I am such a noob, as you know.
Thank God I have a brother in you.
Fidgety facial muscles. They always shift when I focus my thoughts on my face during conversation. Instead of looking into the eyes of the person, I gaze to the right and left nervously, frantically. I try to relax my face, awkwardly clutching - with my index finger and thumb - at the flab of skin on my left cheek. My anxiety mirrors in his face, and I am mortified.
Even now, thinking about what my face has been doing in the past few months triggers tremors. My nose wiggles a bit and my mouth sits uncomfortably. I have resorted to telling people around me that I have developed resting bitch face syndrome. In truth, I’m just emotionally worn out from throwing around my own heart, hurting others’, and not being able to forgive myself for it. I’m tired from wanting to give all the time (and constantly failing at it) and not knowing how to receive properly.

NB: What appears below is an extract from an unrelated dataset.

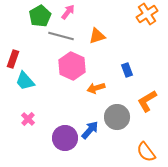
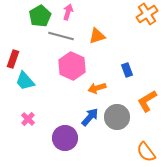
pink arrow: rotated 21 degrees counterclockwise
orange arrow: moved 1 px right
blue arrow: moved 13 px up
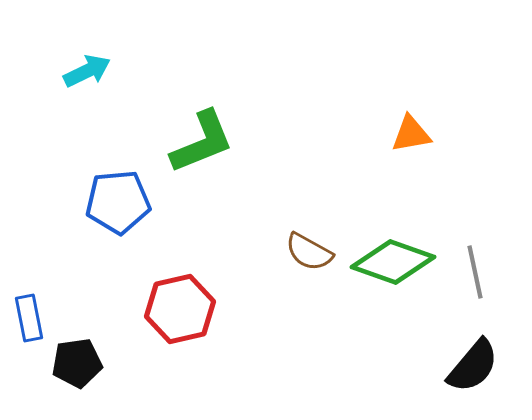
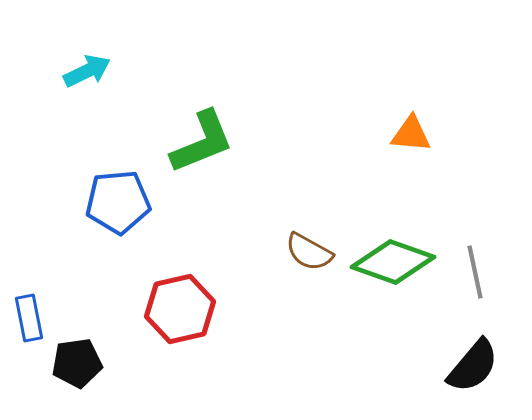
orange triangle: rotated 15 degrees clockwise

Lately, I feel so unnatural when striving to appear kind to kids and polite to adults, things that I was taught and shown while growing up. I force myself to smile, but often the smile won’t form. The twitching comes back, and I hate myself again.
I need to stop focusing so much energy on figuring out how to change myself. Perhaps, if I accepted my emotional and mental condition for what they are rather than what I want them to be, then I could learn to smile genuinely.
But, alas, I still maintain the resting bitch face.
Times like this when I miss Justin. Fuck a fake friend. No roots there.